What is the mass of mercury that can be prepared from 1.40 g of cobalt metal in the reaction #Co(s) + HgCl_2(aq) -> CoCl_3(aq) + Hg(l)#?

Equation in balance

There are three steps to answering this question.

One equation can incorporate all three steps.

To find the mass of mercury produced, you need to use stoichiometry. First, balance the equation:

Co(s) + 3HgCl₂(aq) -> CoCl₃(aq) + 3Hg(l)

Then, calculate the molar mass of cobalt and mercury.

Co: 1 atom x 58.93 g/mol = 58.93 g/mol Hg: 3 atoms x 200.59 g/mol = 601.77 g/mol

Next, calculate the moles of cobalt using its molar mass.

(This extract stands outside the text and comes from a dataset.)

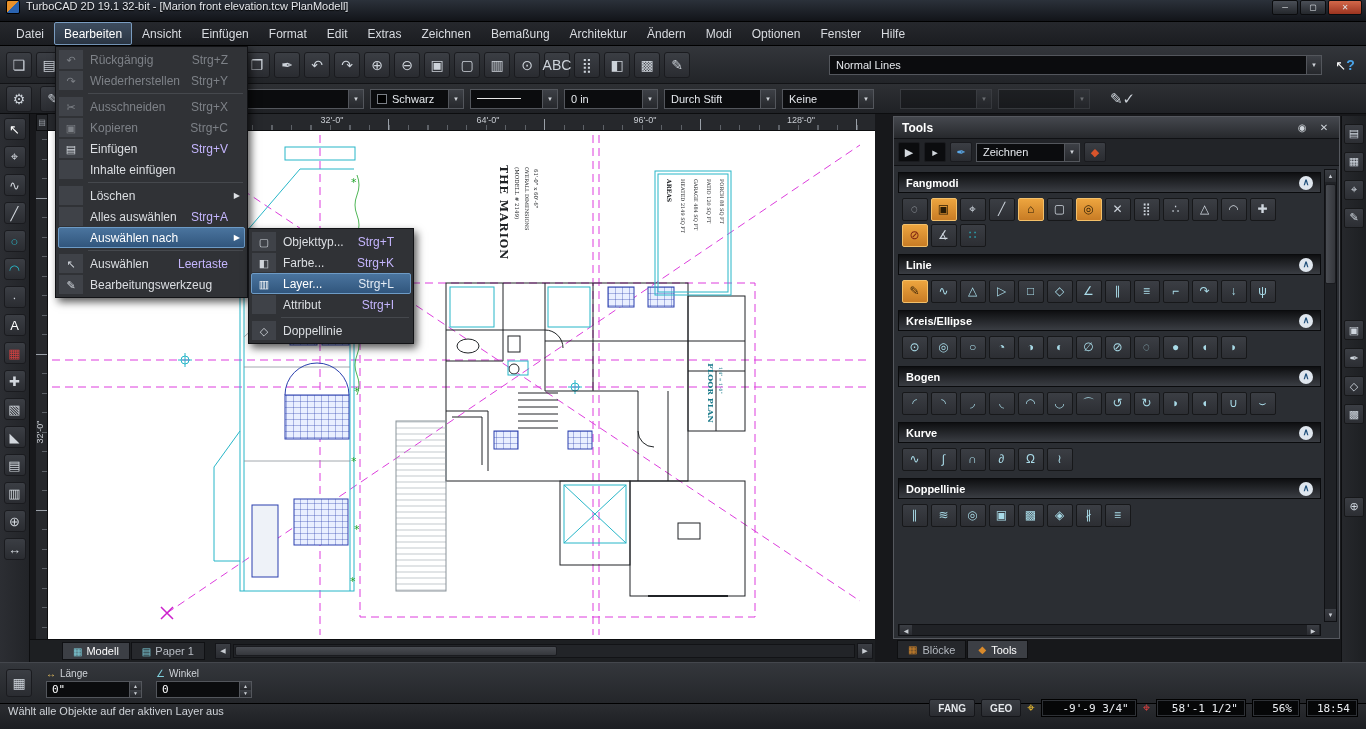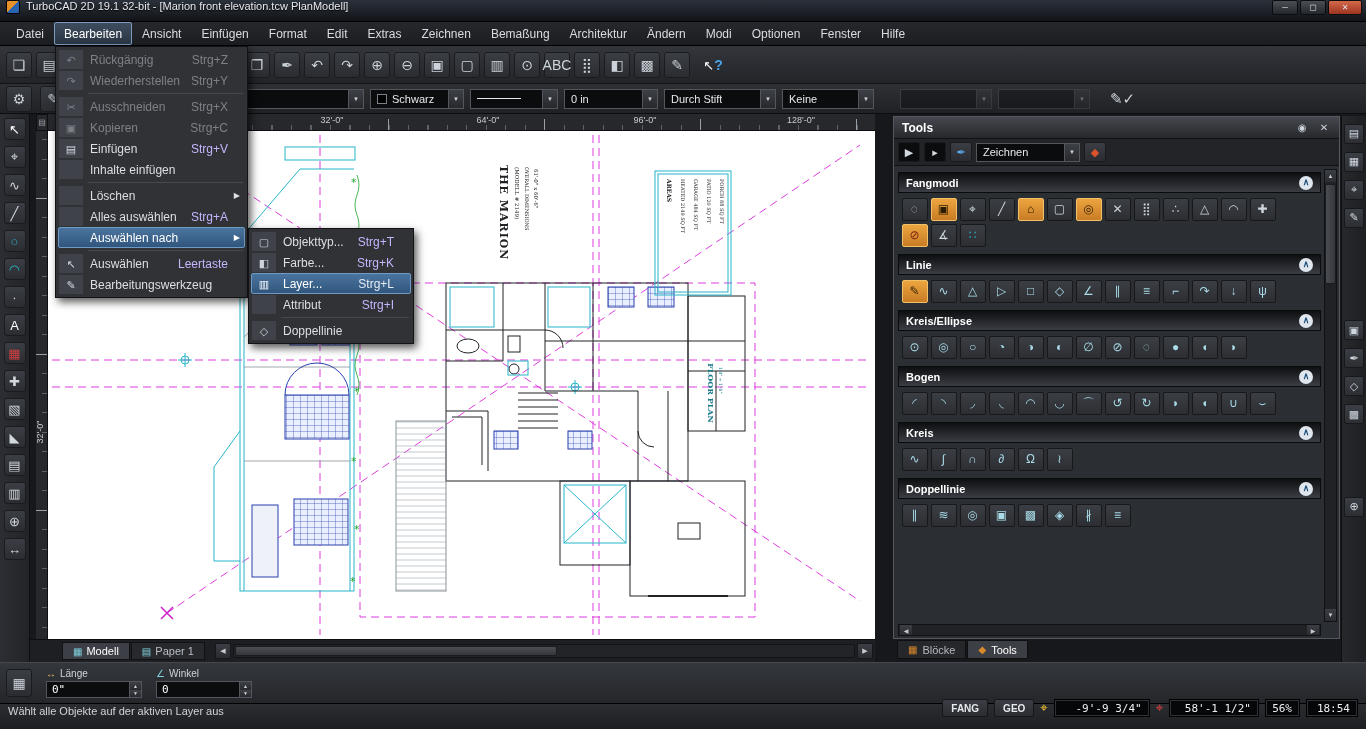"Normal Lines" div.combo { html: none -> <div> <span>Normal Lines</span> <span>▼</span> </div> }
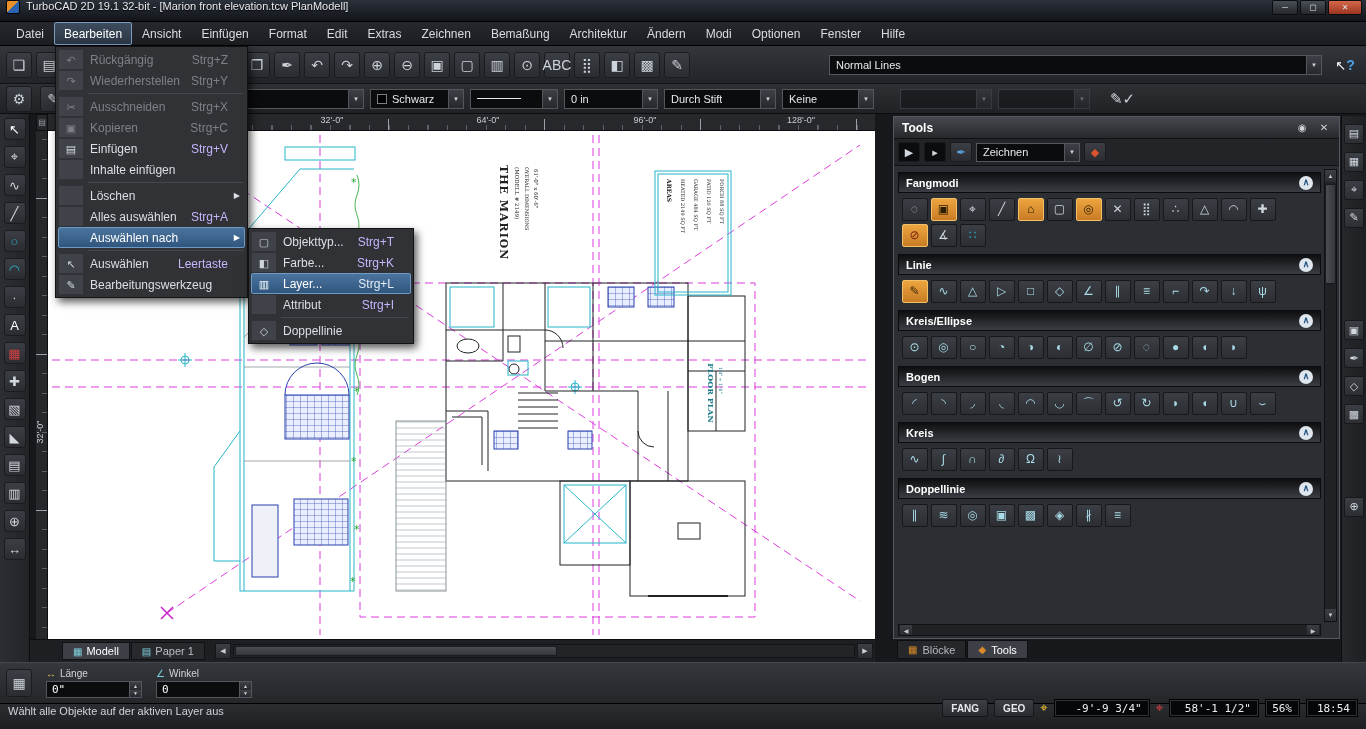"Kreis" span { text: Kreis -> Kurve }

1.40 g Co x (1 mol Co / 58.93 g Co) = 0.0238 mol Co

According to the balanced equation, the molar ratio of cobalt to mercury is 1:3.

So, moles of Hg produced = 0.0238 mol Co x (3 mol Hg / 1 mol Co) = 0.0714 mol Hg

Finally, calculate the mass of mercury produced using its molar mass.

0.0714 mol Hg x (200.59 g Hg / 1 mol Hg) = 14.33 g Hg

Therefore, the mass of mercury produced is 14.33 grams.